*Exercise requirements:*
Since pictures are not wanted in the copy, output only the rest of each record exactly.

*Records excerpted from a collection:*
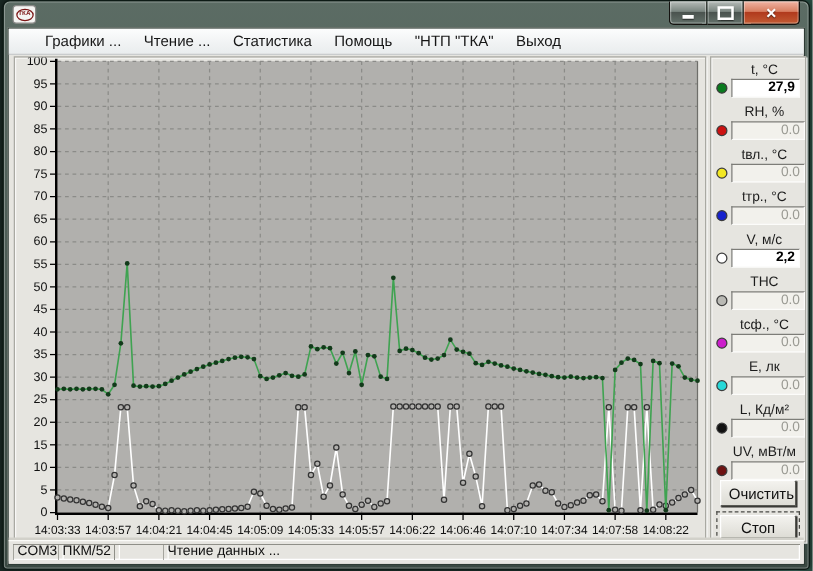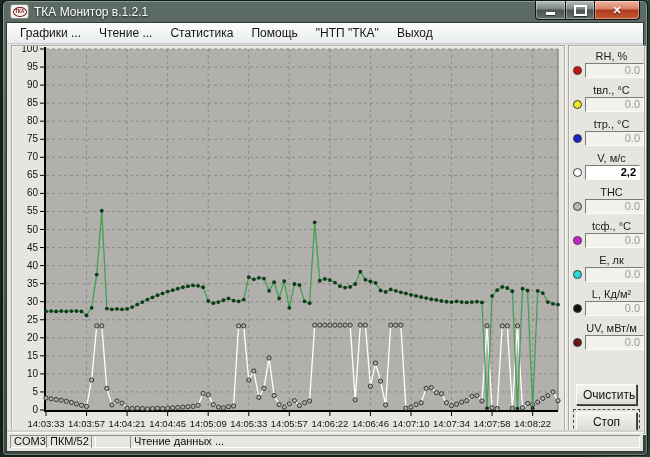--- a/index.html
+++ b/index.html
@@ -84,7 +84,6 @@
     <div class="app-icon">
       <div class="oval">ТКА</div>
     </div>
-    <div class="title-text">ТКА Монитор в.1.2.1</div>
     <div class="caption-group">
       <div class="cap-btn cap-min">
           <div class="glyph-min"></div>

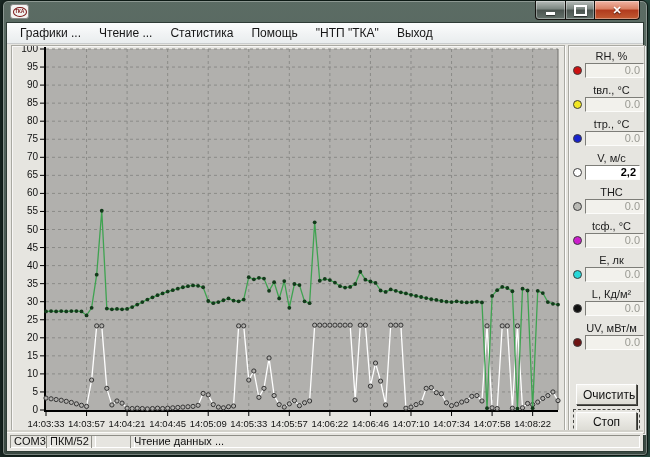--- a/index.html
+++ b/index.html
@@ -40,7 +40,7 @@
     border:1px solid #2e3b35;}
   .menubar{position:absolute;left:0;right:0;top:0;height:21px;
     background:linear-gradient(180deg,#fcfdfd 0%,#f1f3f4 55%,#e9edee 100%);
-    border-bottom:1px solid #c9cccd;display:flex;align-items:center;padding-left:4px;box-sizing:border-box;}
+    border-bottom:1px solid #c9cccd;display:flex;align-items:center;padding-left:20px;box-sizing:border-box;}
   .menu-item{font-size:12px;color:#161616;padding:2px 9px;white-space:pre;}
   .workarea{position:absolute;left:0;right:0;top:22px;bottom:18px;}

*Response for this exercise:*
--- a/index.html
+++ b/index.html
@@ -84,7 +84,6 @@
     <div class="app-icon">
       <div class="oval">ТКА</div>
     </div>
-    <div class="title-text">ТКА Монитор в.1.2.1</div>
     <div class="caption-group">
       <div class="cap-btn cap-min">
           <div class="glyph-min"></div>

--- a/index.html
+++ b/index.html
@@ -40,7 +40,7 @@
     border:1px solid #2e3b35;}
   .menubar{position:absolute;left:0;right:0;top:0;height:21px;
     background:linear-gradient(180deg,#fcfdfd 0%,#f1f3f4 55%,#e9edee 100%);
-    border-bottom:1px solid #c9cccd;display:flex;align-items:center;padding-left:4px;box-sizing:border-box;}
+    border-bottom:1px solid #c9cccd;display:flex;align-items:center;padding-left:20px;box-sizing:border-box;}
   .menu-item{font-size:12px;color:#161616;padding:2px 9px;white-space:pre;}
   .workarea{position:absolute;left:0;right:0;top:22px;bottom:18px;}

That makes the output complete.